Find every line in the entries that holds the string "from" and report it.

* * * * * * *

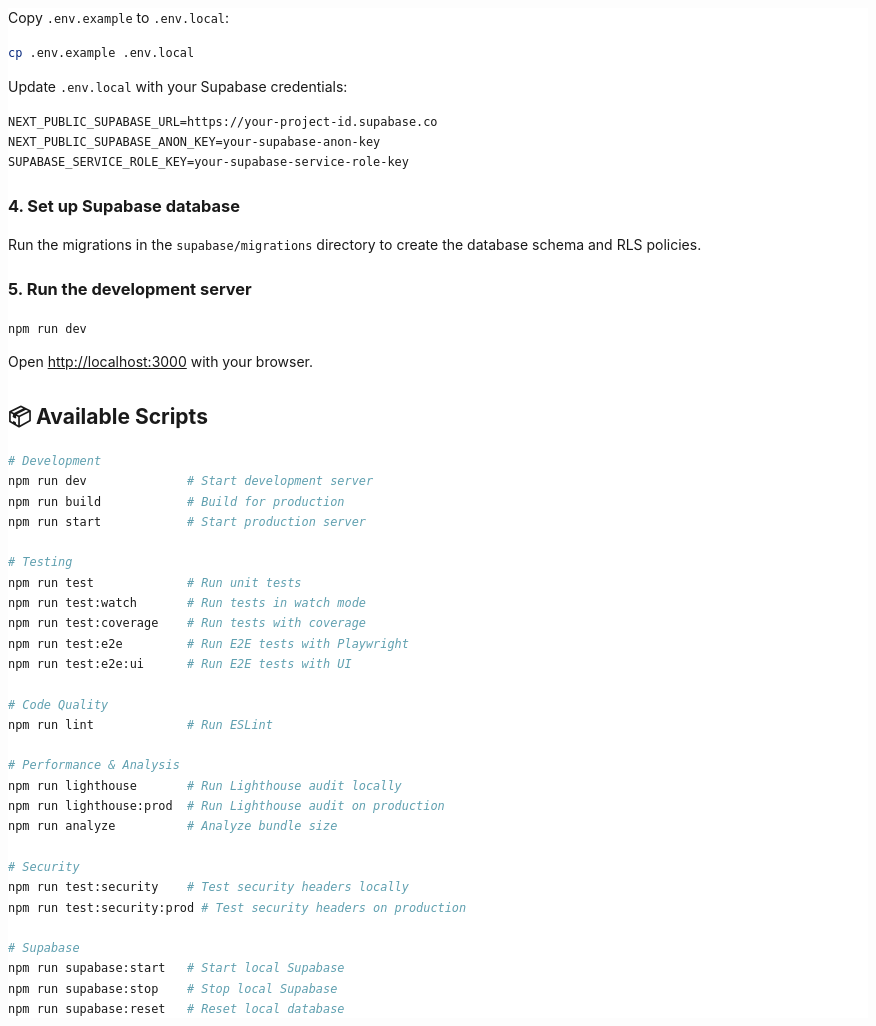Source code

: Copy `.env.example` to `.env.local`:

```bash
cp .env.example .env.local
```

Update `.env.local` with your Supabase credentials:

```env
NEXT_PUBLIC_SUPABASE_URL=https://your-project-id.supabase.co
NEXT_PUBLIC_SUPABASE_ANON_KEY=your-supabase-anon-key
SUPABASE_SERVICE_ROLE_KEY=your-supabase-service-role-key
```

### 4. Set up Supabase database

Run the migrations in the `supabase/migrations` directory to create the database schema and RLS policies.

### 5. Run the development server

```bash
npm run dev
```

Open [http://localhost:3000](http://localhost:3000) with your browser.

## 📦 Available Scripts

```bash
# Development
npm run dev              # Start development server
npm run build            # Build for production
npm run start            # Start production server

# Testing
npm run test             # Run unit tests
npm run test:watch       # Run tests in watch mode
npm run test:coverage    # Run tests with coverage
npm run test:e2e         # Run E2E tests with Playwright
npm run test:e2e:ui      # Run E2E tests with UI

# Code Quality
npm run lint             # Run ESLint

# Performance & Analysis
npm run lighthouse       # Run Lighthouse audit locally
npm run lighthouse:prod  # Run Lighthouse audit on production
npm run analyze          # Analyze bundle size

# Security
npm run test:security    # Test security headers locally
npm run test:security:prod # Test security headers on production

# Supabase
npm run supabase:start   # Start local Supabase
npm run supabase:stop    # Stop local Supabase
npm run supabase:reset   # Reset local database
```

* * * * * * *

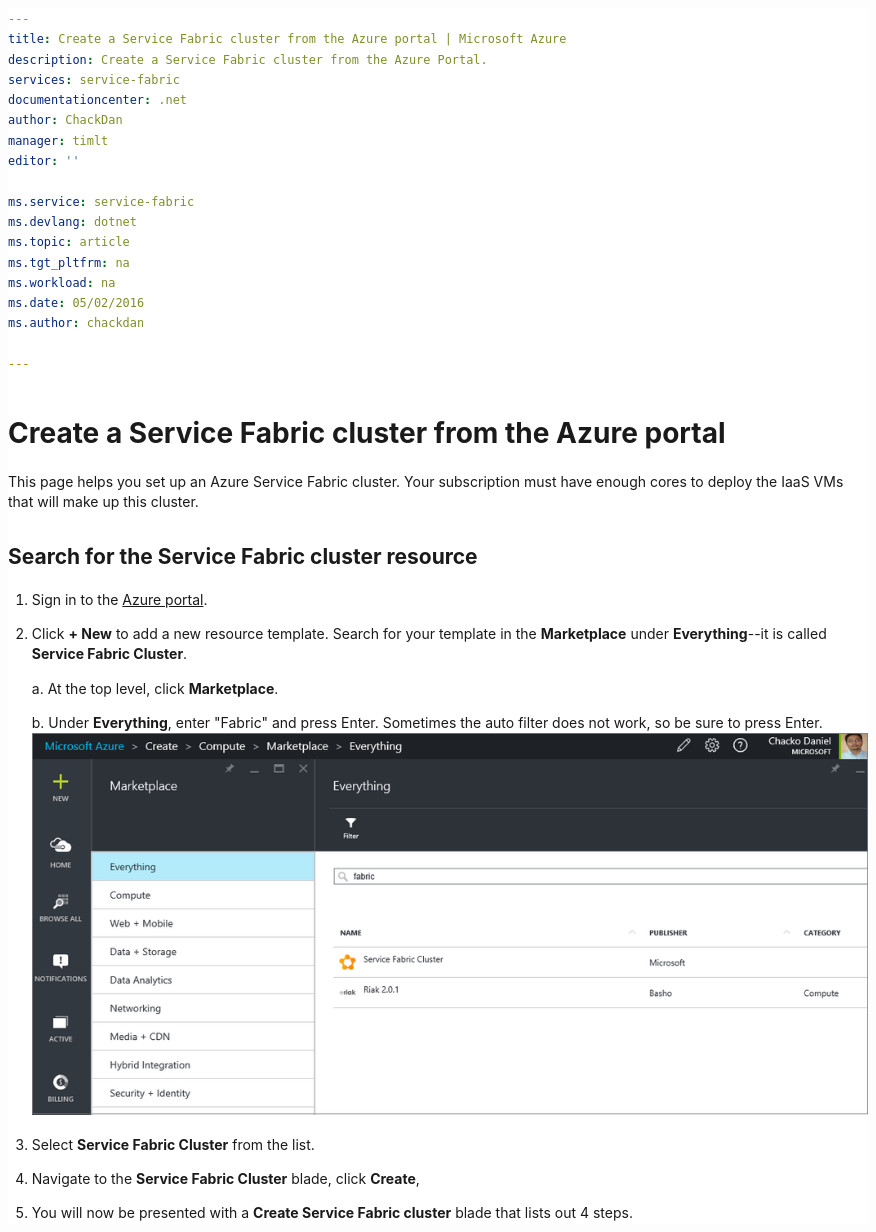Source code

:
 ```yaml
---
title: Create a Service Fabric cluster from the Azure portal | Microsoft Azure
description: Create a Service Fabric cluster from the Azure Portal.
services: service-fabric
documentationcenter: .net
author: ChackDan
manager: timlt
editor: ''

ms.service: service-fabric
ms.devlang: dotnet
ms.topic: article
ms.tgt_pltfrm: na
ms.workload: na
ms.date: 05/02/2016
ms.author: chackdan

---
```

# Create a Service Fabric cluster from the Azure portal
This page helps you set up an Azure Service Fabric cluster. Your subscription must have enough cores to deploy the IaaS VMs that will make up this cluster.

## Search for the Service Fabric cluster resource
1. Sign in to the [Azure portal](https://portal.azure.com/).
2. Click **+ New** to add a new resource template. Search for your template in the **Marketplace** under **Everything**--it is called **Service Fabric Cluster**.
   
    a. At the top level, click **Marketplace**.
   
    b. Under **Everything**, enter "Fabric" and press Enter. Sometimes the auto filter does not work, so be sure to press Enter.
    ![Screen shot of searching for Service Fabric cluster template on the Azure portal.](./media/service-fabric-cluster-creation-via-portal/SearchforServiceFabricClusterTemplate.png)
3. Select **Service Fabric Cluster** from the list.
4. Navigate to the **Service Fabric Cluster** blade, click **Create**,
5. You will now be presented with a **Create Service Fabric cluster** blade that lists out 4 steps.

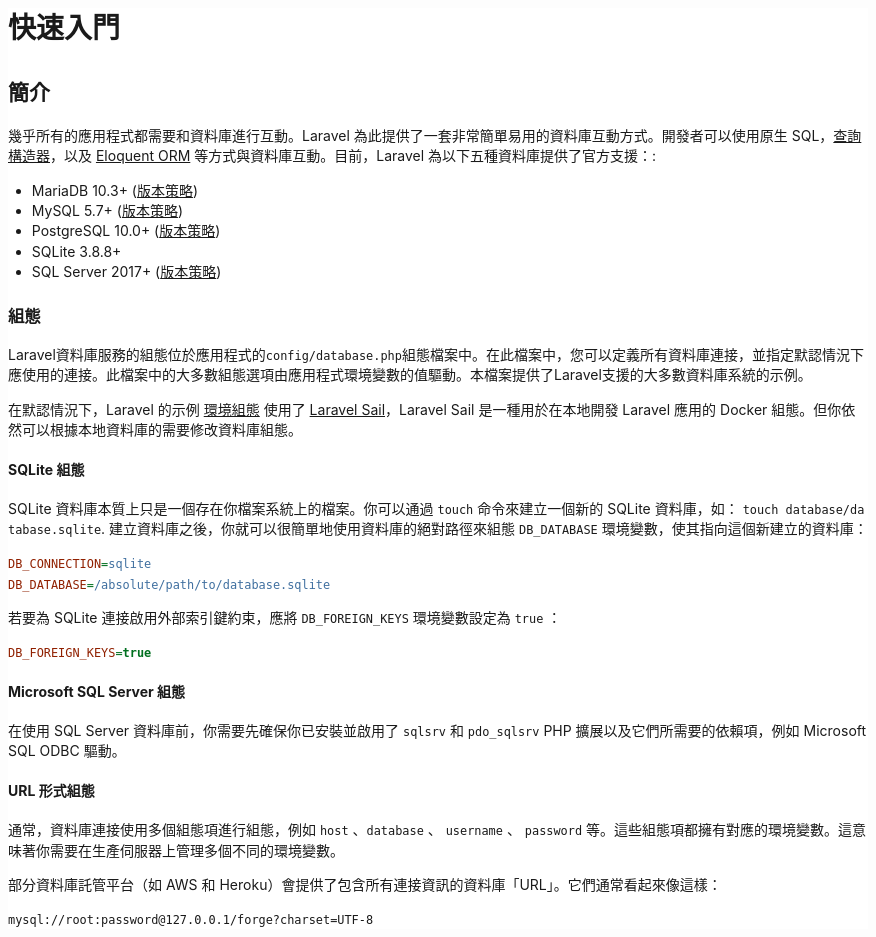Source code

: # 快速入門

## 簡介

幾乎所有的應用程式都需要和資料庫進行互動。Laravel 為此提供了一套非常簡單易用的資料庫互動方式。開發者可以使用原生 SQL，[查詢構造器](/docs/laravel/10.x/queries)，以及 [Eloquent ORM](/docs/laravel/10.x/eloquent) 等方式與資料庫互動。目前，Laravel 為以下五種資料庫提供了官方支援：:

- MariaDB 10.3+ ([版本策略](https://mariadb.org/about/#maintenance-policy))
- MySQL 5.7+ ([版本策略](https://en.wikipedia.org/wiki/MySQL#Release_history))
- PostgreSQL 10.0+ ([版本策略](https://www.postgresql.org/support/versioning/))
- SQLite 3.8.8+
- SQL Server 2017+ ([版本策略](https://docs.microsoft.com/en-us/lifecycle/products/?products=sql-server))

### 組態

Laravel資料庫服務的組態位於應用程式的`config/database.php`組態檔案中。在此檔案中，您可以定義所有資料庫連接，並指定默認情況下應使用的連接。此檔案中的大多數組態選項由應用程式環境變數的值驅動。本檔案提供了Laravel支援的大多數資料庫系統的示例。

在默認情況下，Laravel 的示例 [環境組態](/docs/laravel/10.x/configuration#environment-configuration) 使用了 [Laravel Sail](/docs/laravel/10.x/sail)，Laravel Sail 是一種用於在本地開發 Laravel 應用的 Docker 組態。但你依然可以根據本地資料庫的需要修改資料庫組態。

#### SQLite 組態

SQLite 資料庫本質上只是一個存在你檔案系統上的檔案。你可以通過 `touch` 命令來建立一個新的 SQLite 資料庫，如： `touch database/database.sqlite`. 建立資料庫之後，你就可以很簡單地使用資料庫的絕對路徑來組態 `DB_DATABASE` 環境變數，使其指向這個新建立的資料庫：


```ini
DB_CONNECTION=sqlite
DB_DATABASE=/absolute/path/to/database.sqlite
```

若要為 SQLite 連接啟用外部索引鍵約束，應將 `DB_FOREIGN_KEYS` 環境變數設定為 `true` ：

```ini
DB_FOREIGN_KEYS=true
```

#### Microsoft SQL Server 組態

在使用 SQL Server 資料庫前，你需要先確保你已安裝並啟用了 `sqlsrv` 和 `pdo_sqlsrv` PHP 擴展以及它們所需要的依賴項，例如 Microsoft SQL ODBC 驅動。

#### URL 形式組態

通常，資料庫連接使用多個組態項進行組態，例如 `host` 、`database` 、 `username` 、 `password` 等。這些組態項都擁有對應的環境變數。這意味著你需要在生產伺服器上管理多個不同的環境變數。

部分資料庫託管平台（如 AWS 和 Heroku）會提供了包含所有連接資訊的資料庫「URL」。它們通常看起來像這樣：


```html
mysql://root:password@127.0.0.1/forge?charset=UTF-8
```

* * * * * * *

● YOUR RESPONSE:
title: Create a Service Fabric cluster from the Azure portal | Microsoft Azure
description: Create a Service Fabric cluster from the Azure Portal.
# Create a Service Fabric cluster from the Azure portal
3. Select **Service Fabric Cluster** from the list.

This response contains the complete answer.